On Heterogeneous Treatment Effects in Heterogeneous Causal Graphs
This work addresses the challenge of understanding heterogeneous treatment effects in healthcare, particularly for conditions with comorbidity, offering a novel statistical approach for causal inference in graphical contexts.
The authors tackled the problem of estimating heterogeneous causal effects in complex graphical models with confounder interactions and multiple mediators, developing a method that provides theoretical forms and confidence intervals for these effects, validated through simulations and applied to psychiatric disorders in trauma survivors.

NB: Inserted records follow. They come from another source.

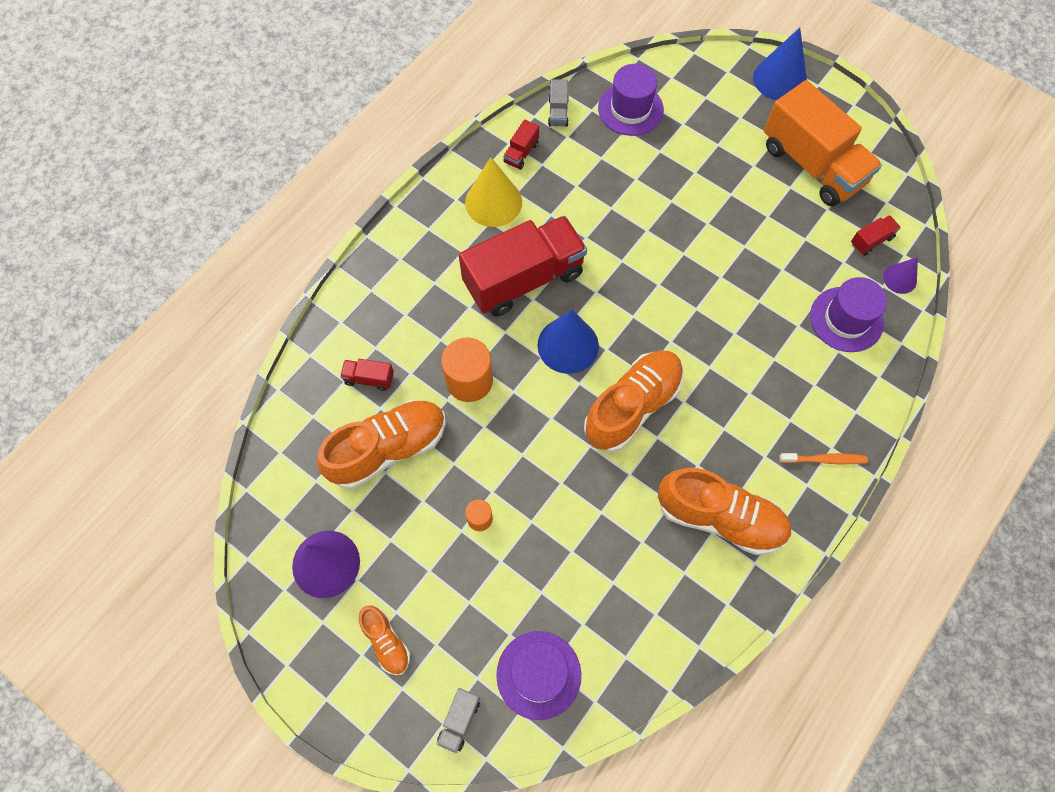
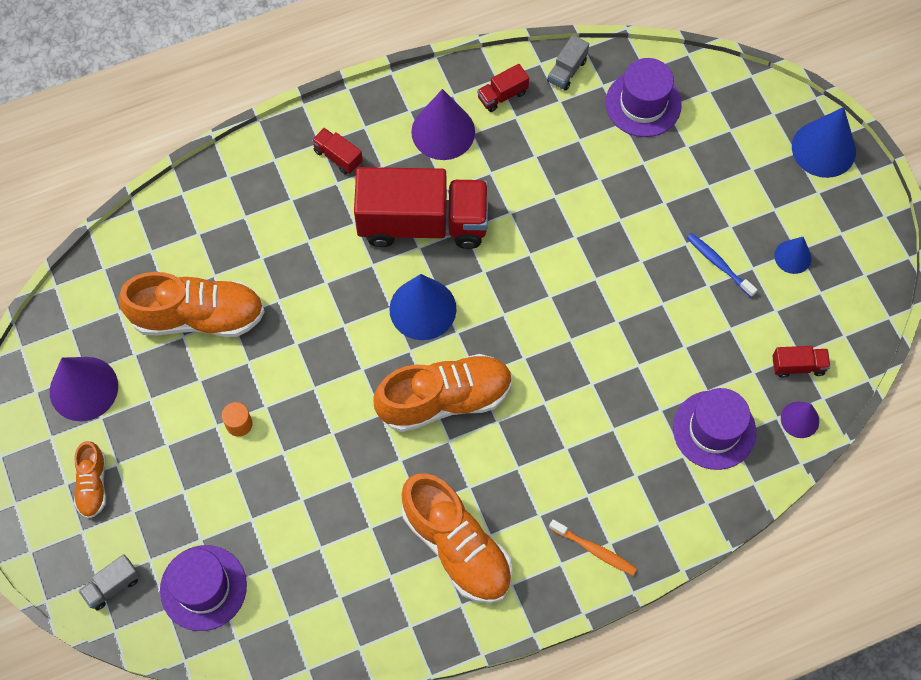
camera: 30 degrees right, 0 degrees up
red truck [340,359,394,391] -> red truck moved to [312,128,363,175]
orange cylinder [441,338,493,402] -> none
yellow cone [465,157,522,227] -> purple cone [411,89,475,160]
orange truck [764,80,882,206] -> blue cone [774,237,812,274]
none -> blue toothbrush [687,233,757,297]

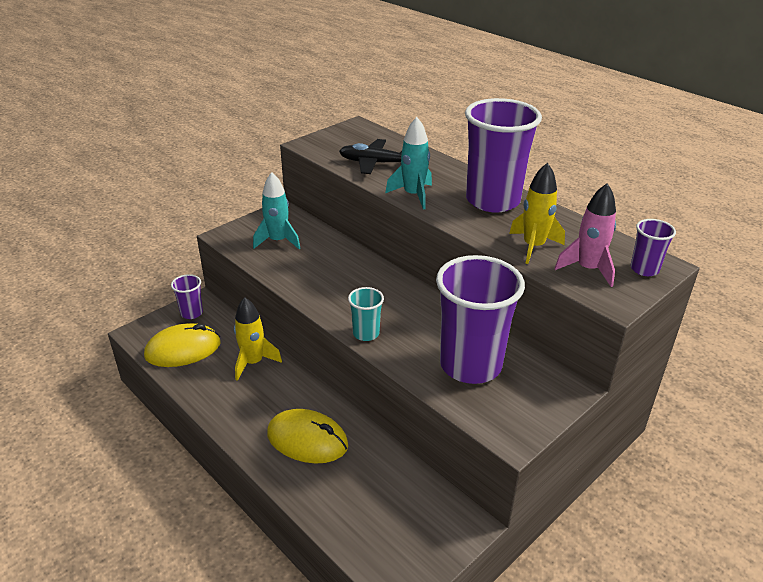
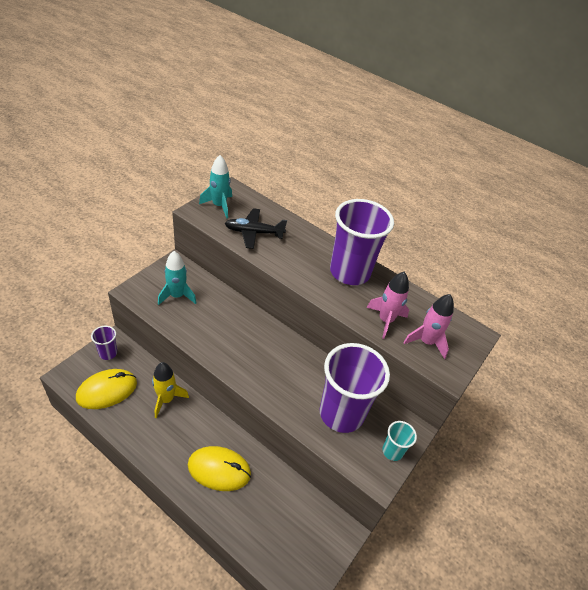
camera: 15 degrees left, 10 degrees up
turquoise cup [348,287,384,341] -> turquoise cup moved to [382,421,417,461]
turquoise rocket [385,117,432,210] -> turquoise rocket moved to [199,155,232,219]
yellow rocket [509,163,565,264] -> pink rocket [367,272,409,339]
purple cup [631,219,676,276] -> none

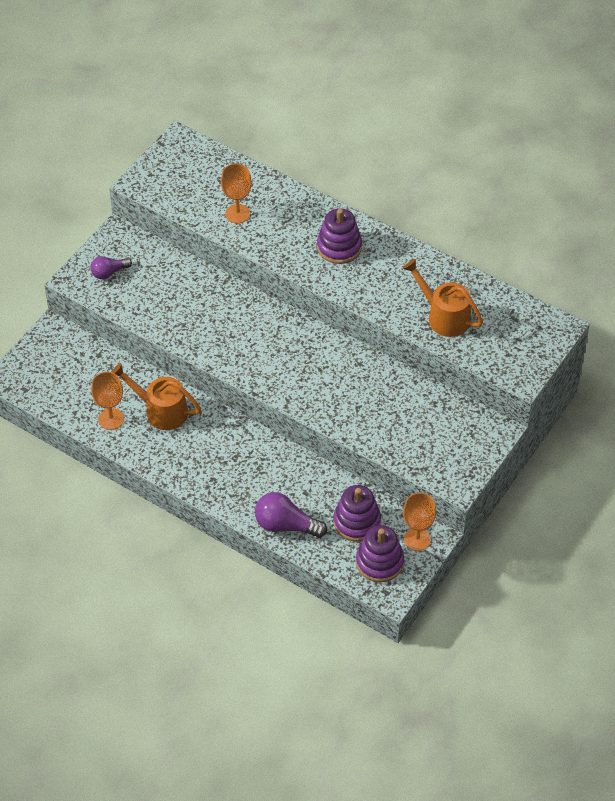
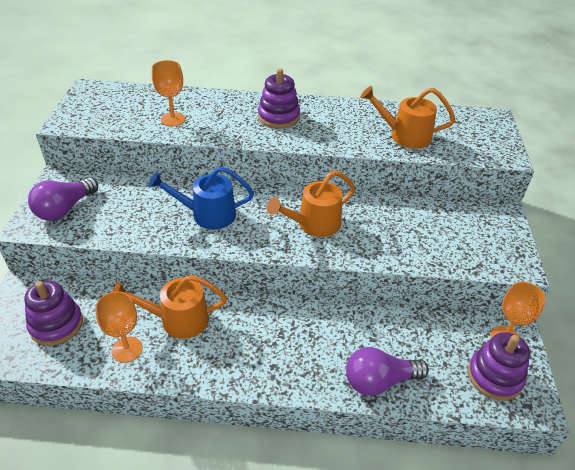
camera: 30 degrees left, 10 degrees down
purple light bulb [91,256,132,279] -> purple light bulb [28,178,98,221], size x1.61
purple stacking toy [333,485,381,542] -> purple stacking toy moved to [24,281,83,346]
none -> blue watering can [148,167,254,229]
none -> orange watering can [267,171,355,237]

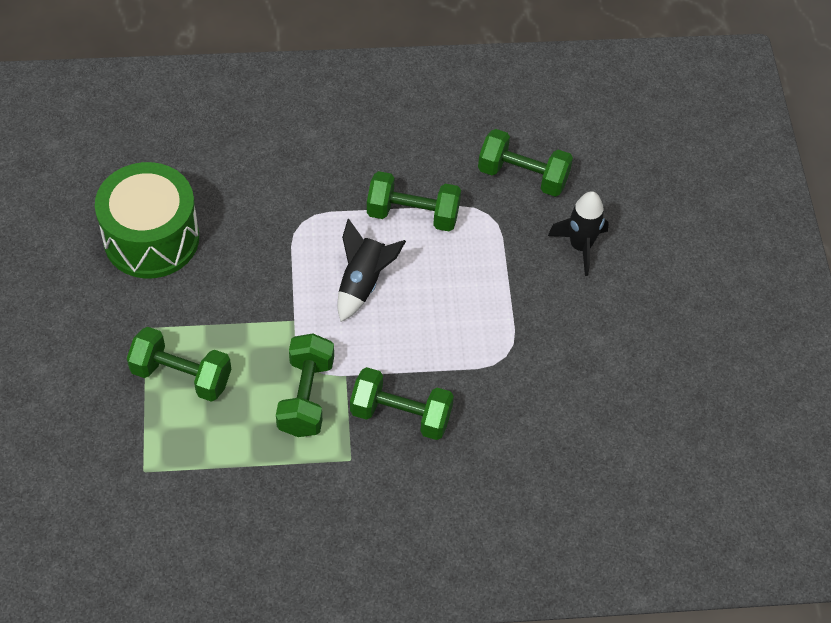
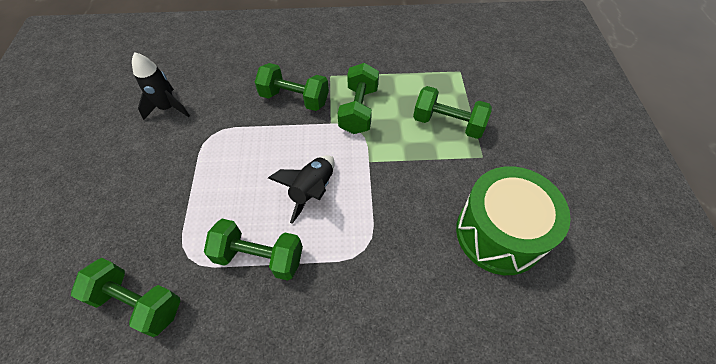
camera: 175 degrees left, 0 degrees up
black rocket [548,191,609,276] -> black rocket moved to [132,52,190,120]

Heterogeneity and comorbidity are two interwoven challenges associated with various healthcare problems that greatly hampered research on developing effective treatment and understanding of the underlying neurobiological mechanism. Very few studies have been conducted to investigate heterogeneous causal effects (HCEs) in graphical contexts due to the lack of statistical methods. To characterize this heterogeneity, we first conceptualize heterogeneous causal graphs (HCGs) by generalizing the causal graphical model with confounder-based interactions and multiple mediators. Such confounders with an interaction with the treatment are known as moderators. This allows us to flexibly produce HCGs given different moderators and explicitly characterize HCEs from the treatment or potential mediators on the outcome. We establish the theoretical forms of HCEs and derive their properties at the individual level in both linear and nonlinear models. An interactive structural learning is developed to estimate the complex HCGs and HCEs with confidence intervals provided. Our method is empirically justified by extensive simulations and its practical usefulness is illustrated by exploring causality among psychiatric disorders for trauma survivors.